Black woman focusing during her work day

Staying focused in a world with oh-so-many distractions feels nearly impossible most days. Throughout my life, I have been impacted heavily by the values taught to me in boarding school.

As a 14-year-old, I went away to school across the country at Loomis Chaffee. It was one of the most invaluable experiences I will undoubtedly ever have, but it was one of the most petrifying aspects of my life. As a teenager in the beginning ages of iPhones and Blackberry’s, iTunes and Youtube, and so many more, tech companies were just beginning to understand how to really hook us, and get us yearning for more time utilizing their platforms.

One of the things my high school emphasized was uninterrupted bursts of time where students had no option but to put their phones outside their rooms, eliminate distractions, and move forward with their two hours of studying, uninterrupted. Painful? Yes. Effective?

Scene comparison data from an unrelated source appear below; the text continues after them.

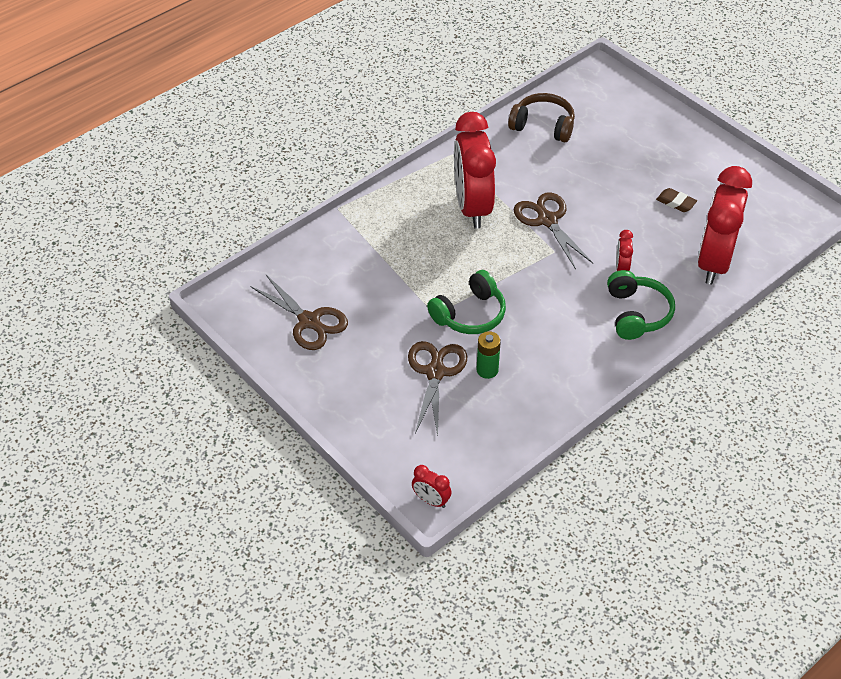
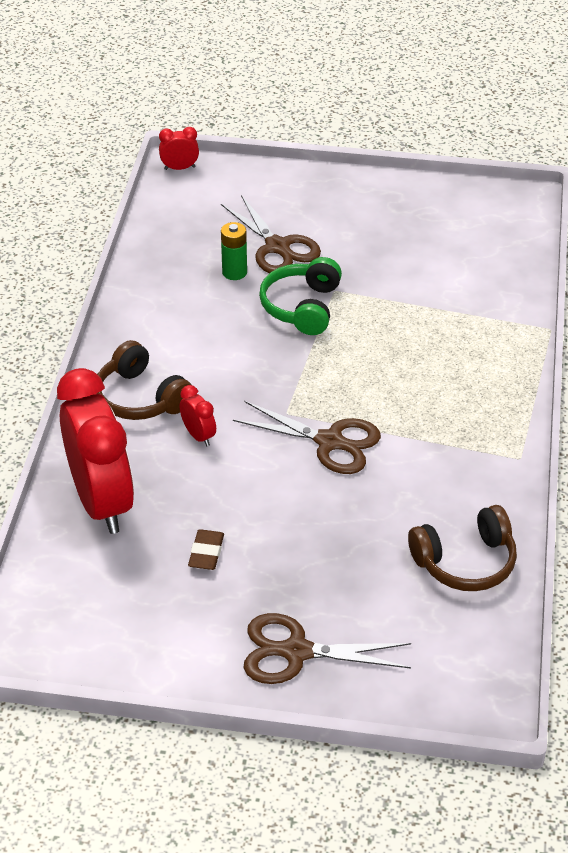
camera: 140 degrees right, 5 degrees down
(309, 321) = (434, 225): brown scissors -> brown scissors (297, 652)
(472, 207) = (423, 409): red clock -> none
(637, 313) = (140, 398): green headphones -> brown headphones
(676, 202) = (206, 553): brown eraser -> brown eraser turned 75 degrees counterclockwise

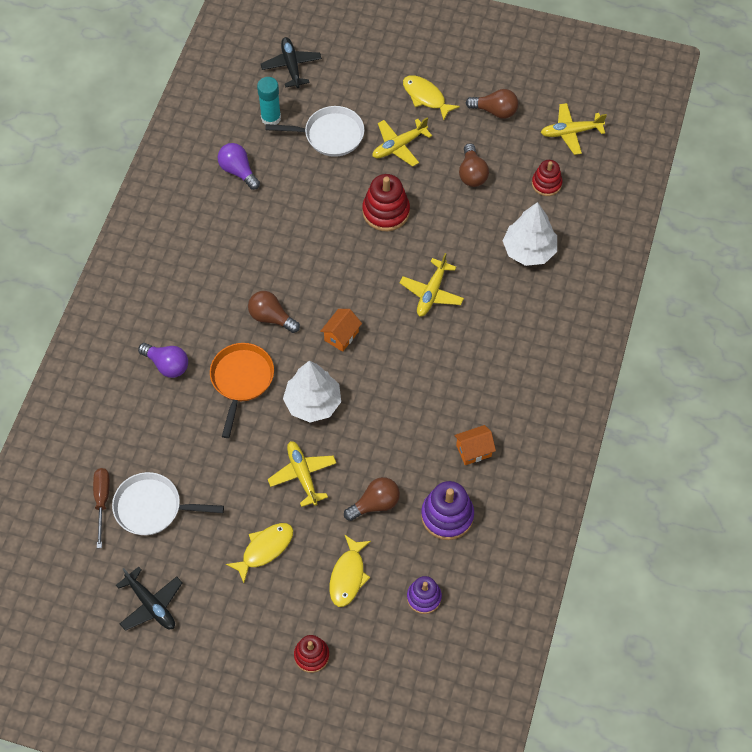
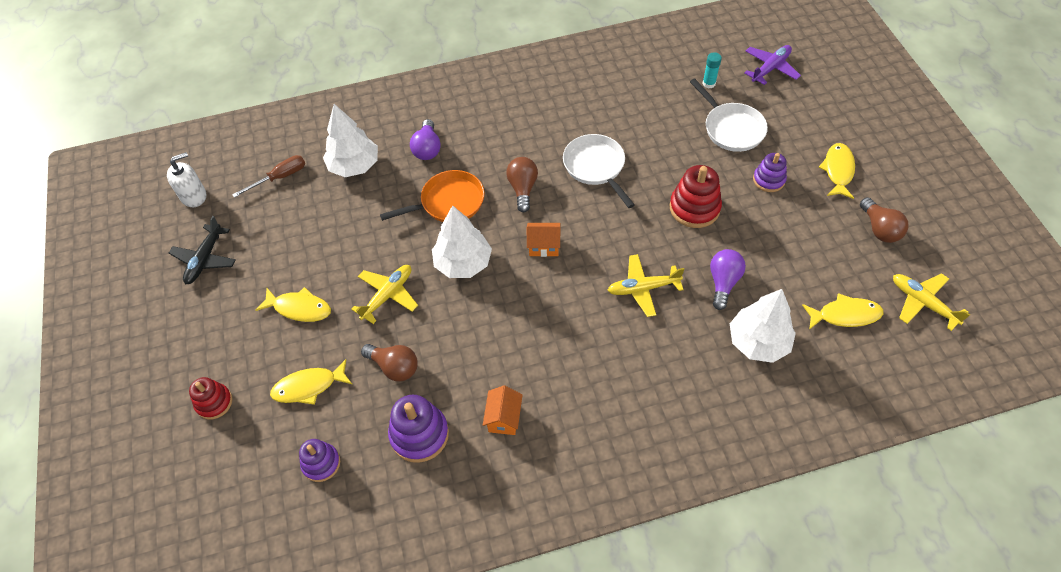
camera: 60 degrees right, 5 degrees down
(64, 585) = (194, 196): none -> white soap dispenser
(139, 433) = (354, 166): none -> white tree
(153, 507) = (293, 211): white pan -> white pan (596, 167)
(238, 171) = (640, 92): purple light bulb -> purple light bulb (723, 282)
(271, 118) = (709, 83): turquoise glue stick -> turquoise glue stick, size x0.66
(291, 66) = (770, 68): black plane -> purple plane
(399, 146) = (768, 180): yellow plane -> purple stacking toy
(472, 173) = (795, 249): brown light bulb -> none
(473, 450) = (504, 418): orange house -> orange house turned 60 degrees clockwise
(546, 184) = (845, 315): red stacking toy -> yellow fish

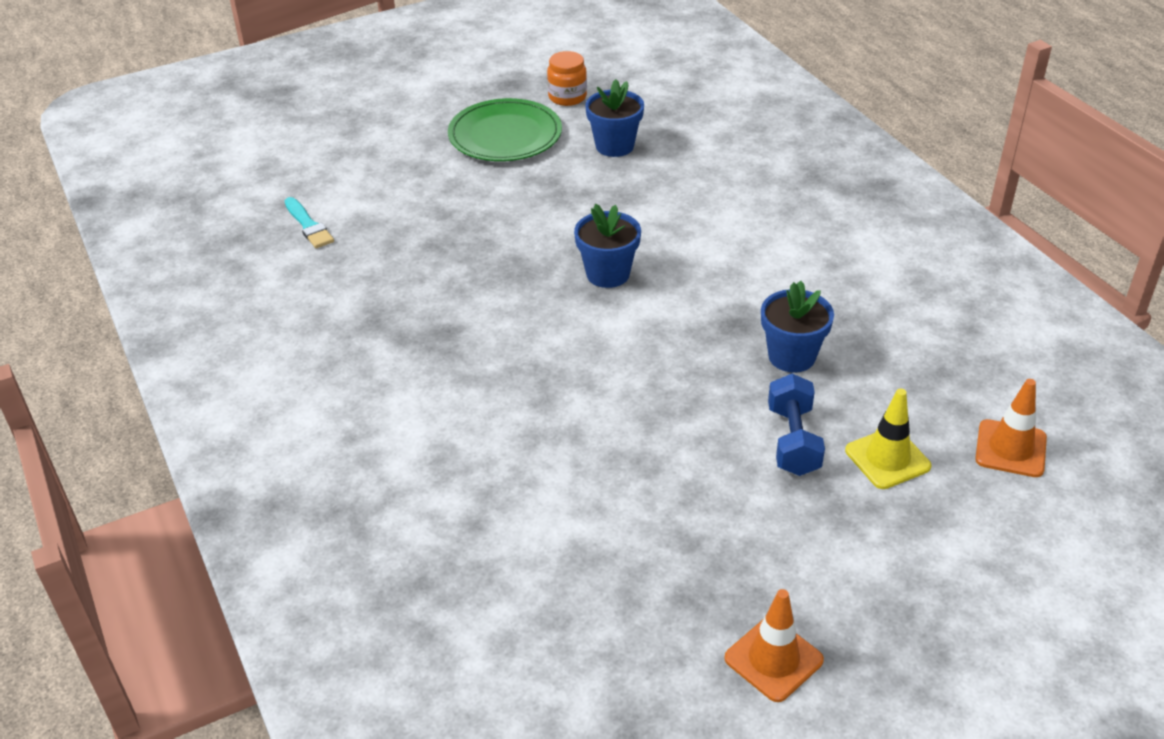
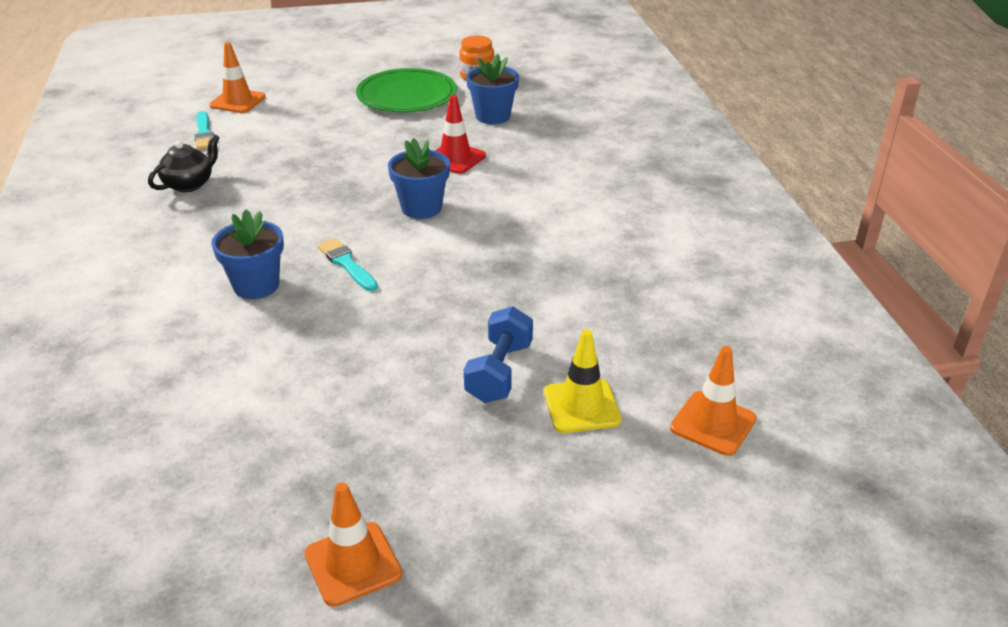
camera: 15 degrees right, 5 degrees down
(318, 176) = (237, 101): none -> orange traffic cone
(337, 293) = (189, 184): none -> black teapot
(572, 355) = (347, 264): none -> turquoise brush
(606, 207) = (455, 158): none -> red traffic cone
(791, 356) = (543, 301): blue flower pot -> blue flower pot (256, 285)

Also yes.

One of the tools I utilized during my time at boarding school was called “Self Control”, and its premise is exactly what it sounds like – forcing its users to have self-control. When you install the app, you can set programs and websites that it will block for a set period of time so that you are not inclined to check notifications.

Once I got into college and out into my professional career, this concept became critical to my success– I realized that I needed uninterrupted time where I was not even inclined to check different platforms. As a result, I became one of the most focused people I know. My ability to tune out the world and dive into my work is a skill I have been well-known in my community for.

So, to give you a taste of my productivity and work schedule, every day I structure my schedule accordingly: 

Kick-off your day with light work

Replying to emails, getting on quick calls. Typically, my “light work” includes the items I need no support from my teammates or clients on, and things I don’t need dual monitors for.

Take a break

Then I take a quick break for breakfast, social media, and chatting with friends and family. It’s important for me to schedule in breaks or I get too absorbed in work and forget about these things – not great.

Use your morning for intensive work

I dive into my intensive work in the morning – client meetings, coding, taking detailed notes, writing contracts, or anything else that requires undivided attention for a minimum of 3 hours. For my personal workflow, the less interrupted this work is, the better the final product turns out.

Take time for intentional social media check-ins

Next, I take a 30-minute breather where I can “dink around” – I’ll check in with people, check Facebook and Instagram, and more. This is a great time to take a quick walk and give my body a stretch, too.

Dedicate afternoons for lighter work

Finally, for the last 4 hours of my workday, I focus on medium/light work – things that require attention, but don’t need every detail-oriented bone in my body. These are often tasks that do require collaboration and need to be scheduled around others.

Most importantly, though, I use these three things to stay focused every day:

1. I set my phone on “focus mode” and block programs like Instagram, Facebook, Snapchat, Tiktok, Fantasy Football, or anything else with push notifications that might distract me from staying on top of my tasks.

2. I give myself designated time to check the things that tempt me the most. If you don’t restrict them entirely, they become less novel.

3. I play very loud music in headphones (or I sit in a dark nightclub with loud music) to help myself focus on what’s in front of me instead of letting my mind wander and to prevent looking at my surroundings. For me, having over-stimulating surroundings tends to help me zero in on what I need to accomplish.

Though everyone is different when it comes to what helps them focus, I’m a firm believer in time-blocking and teaching yourself to put away distractions voluntarily as a means of producing better, more valuable work.